Texto:
A beleza pode ilustrar um ideal, uma perfeição. Ou, devido à sua identificação com as mulheres (mais exactamente, com a Mulher), pode desencadear a habitual ambivalência decorrente do secular aviltamento do feminino. Muito do descrédito da beleza deve ser entendido como um resultado da inflexão do género. Também a misoginia poderia estar subjacente ao impulso de metaforizar a beleza, colocando-a desse modo acima do reino do "meramente" feminino, o menos sério, o superficial. Na verdade, se as mulheres são veneradas porque são bonitas, são tratadas com condescendência pela sua preocupação em se tornarem ou manterem bonitas. A beleza é teatral, é para ser contemplada e admirada; e a palavra tanto faz pensar na indústria da beleza (revistas de beleza, salões de beleza, produtos de beleza) - o teatro da frivolidade feminina - como nas belezas da arte e da natureza. Como explicar de outra maneira a associação entre beleza - isto é, mulheres - e vacuidade? Preocupar-se com a sua beleza é incorrer na acusação de narcisismo e frivolidade. Consideremos todos os sinónimos de beleza, a começar por "adorável", o meramente "engraçada", que clama por uma transposição viril.

Registos brutos:
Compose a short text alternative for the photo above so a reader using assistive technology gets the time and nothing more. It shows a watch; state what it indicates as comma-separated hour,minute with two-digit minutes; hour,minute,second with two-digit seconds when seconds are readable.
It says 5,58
* * *
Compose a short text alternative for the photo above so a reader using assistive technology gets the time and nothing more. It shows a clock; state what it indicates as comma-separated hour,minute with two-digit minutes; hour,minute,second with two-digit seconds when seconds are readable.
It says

Tarefa 1: Passe para inglês a seguinte frase do texto sobre a beleza: «Preocupar-se com a sua beleza é incorrer na acusação de narcisismo e frivolidade.»
Tarefa 2: Prossiga o texto sobre a beleza a partir da sua última frase.

Resposta 1: To be concerned with one's beauty is to incur the charge of narcissism and frivolity.

Resposta 2:
Diz-se: "Bonito é o que bonito parece." (Mas não: "Belo é o que belo parece.") Embora se possa aplicar tanto quanto "belo" à aparência, "bonito" - desligado de associações com o feminino - parece um modo mais sóbrio, menos efusivo de elogio. A beleza não é normalmente associada à gravitas. Assim, é possível que se prefira designar o livro que serve de veículo à divulgação de imagens insuportáveis de guerra e de atrocidades como "um bonito livro", como eu fiz no prefácio a uma compilação de fotografias de Don McCullin, receando que considerá-lo "belo" (que o era) fosse visto como uma afronta, dado o seu tema chocante.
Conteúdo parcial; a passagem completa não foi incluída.